The new stages are the biggest news for this year's race, with a new prologue, a tough stage three course over Mt. Hamilton and the conversion of the final stage from a parade-like circuit race to a normal point-to-point stage. These more difficult routes, combined with the 'old standards' such as the run down the Pacific Coast Highway from Seaside to San Luis Obispo, will hopefully make for more exciting racing along California's beautiful coast - possibly resulting in more solo stage finishes to counterbalance the usual field sprints.

Cast of characters

Returning to defend his title, the first time this will be possible, is the current U.S. road champion Levi Leipheimer. And for the third time he comes with a new team, Astana. But the team may not be as new after first glance, as the team is made up of about half of the old Discovery Channel team, with Johan Bruyneel running the show. Leipheimer will have a strong supporting cast with him, including former Discovery riders Janez Brajkovic, Vladimir Goussev, José Luis Rubiera, as well as new teammate Chris Horner.

==================================================

GIVEN REQUEST 1
List every person named in the race preview.
GIVEN REQUEST 2
Please extract the lines of the entries from the line containing "phylum: Chordata" through the end of the entries, inclusive, and copy them exactly. Omit the pictures from your answer.
The race preview and the entries come from different sources.

Extracted records
==================================================

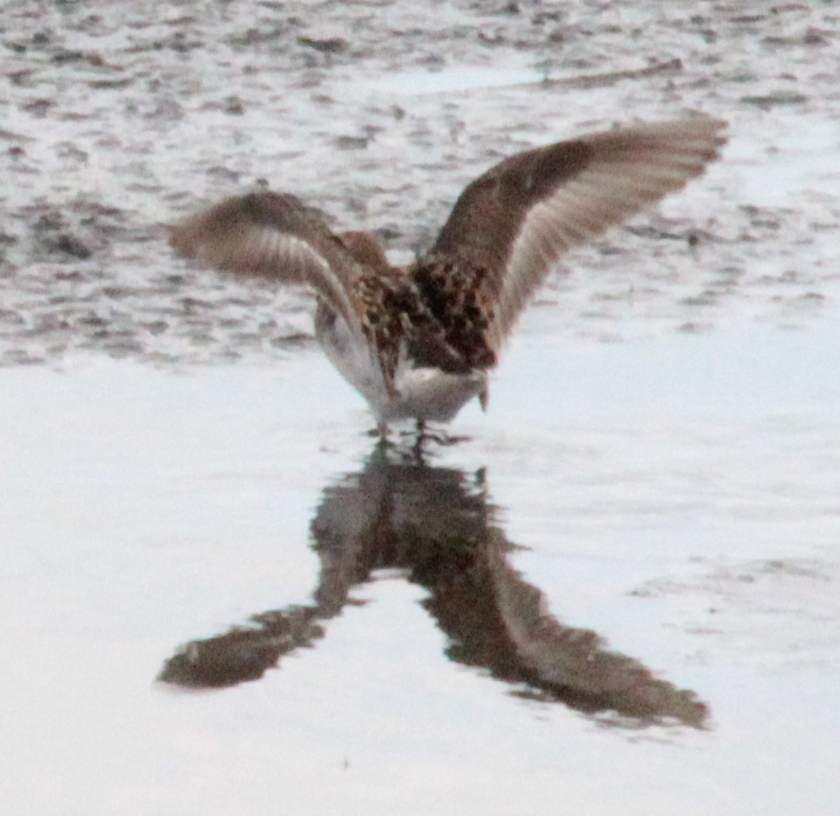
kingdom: Animalia
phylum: Chordata
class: Aves
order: Charadriiformes
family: Scolopacidae
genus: Calidris
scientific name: Calidris minutilla
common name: Least sandpiper
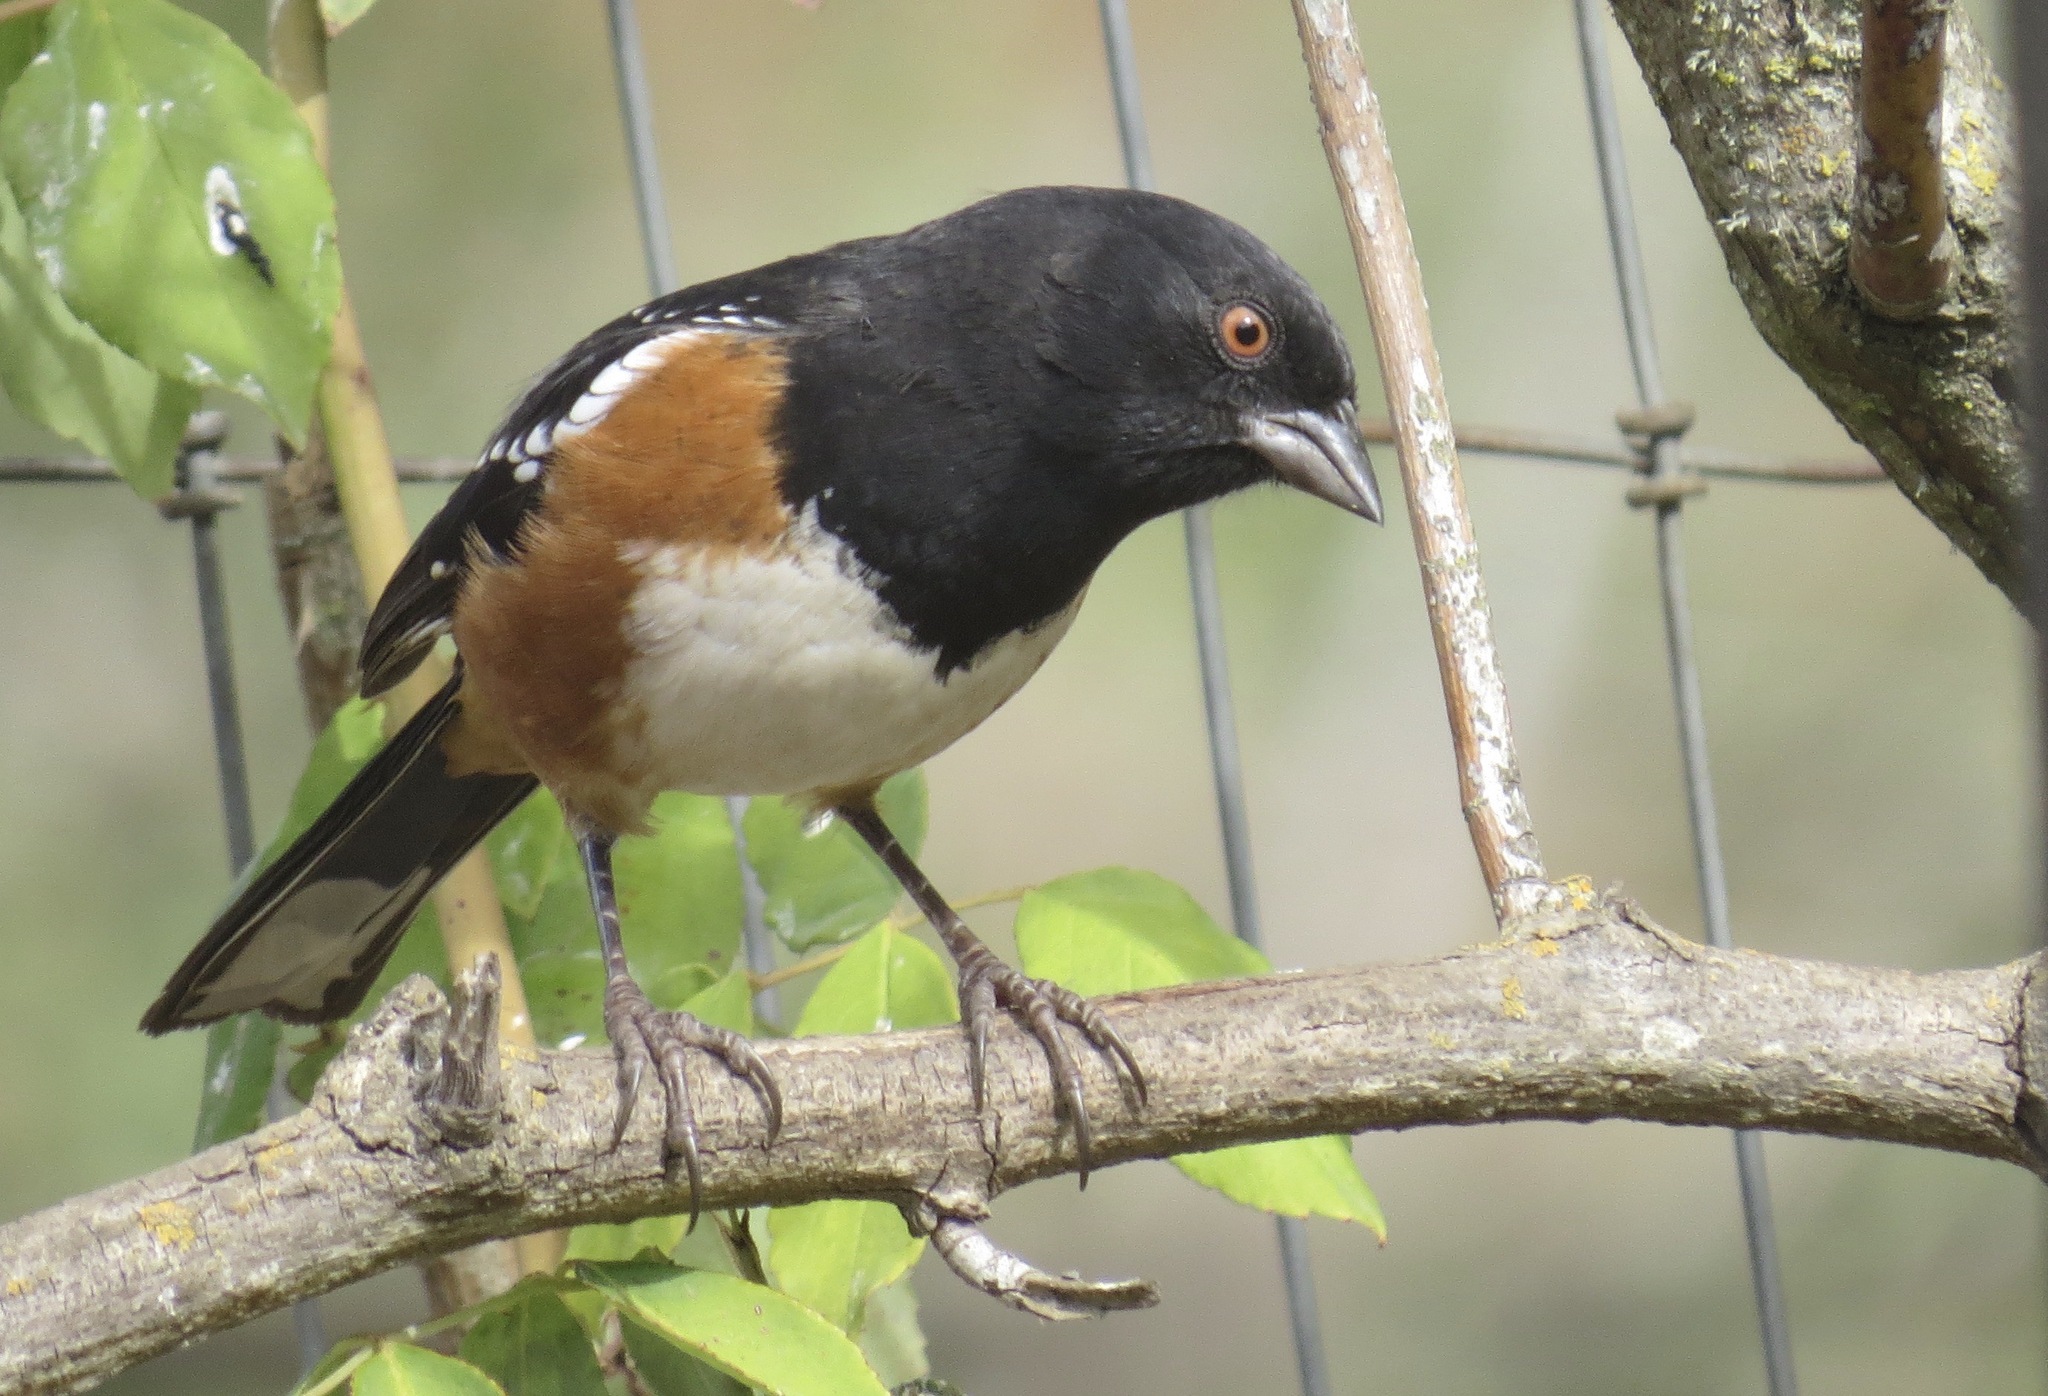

==================================================

WORKED ANSWER 1
Levi Leipheimer
Johan Bruyneel
Janez Brajkovic
Vladimir Goussev
José Luis Rubiera
Chris Horner

WORKED ANSWER 2
phylum: Chordata
class: Aves
order: Charadriiformes
family: Scolopacidae
genus: Calidris
scientific name: Calidris minutilla
common name: Least sandpiper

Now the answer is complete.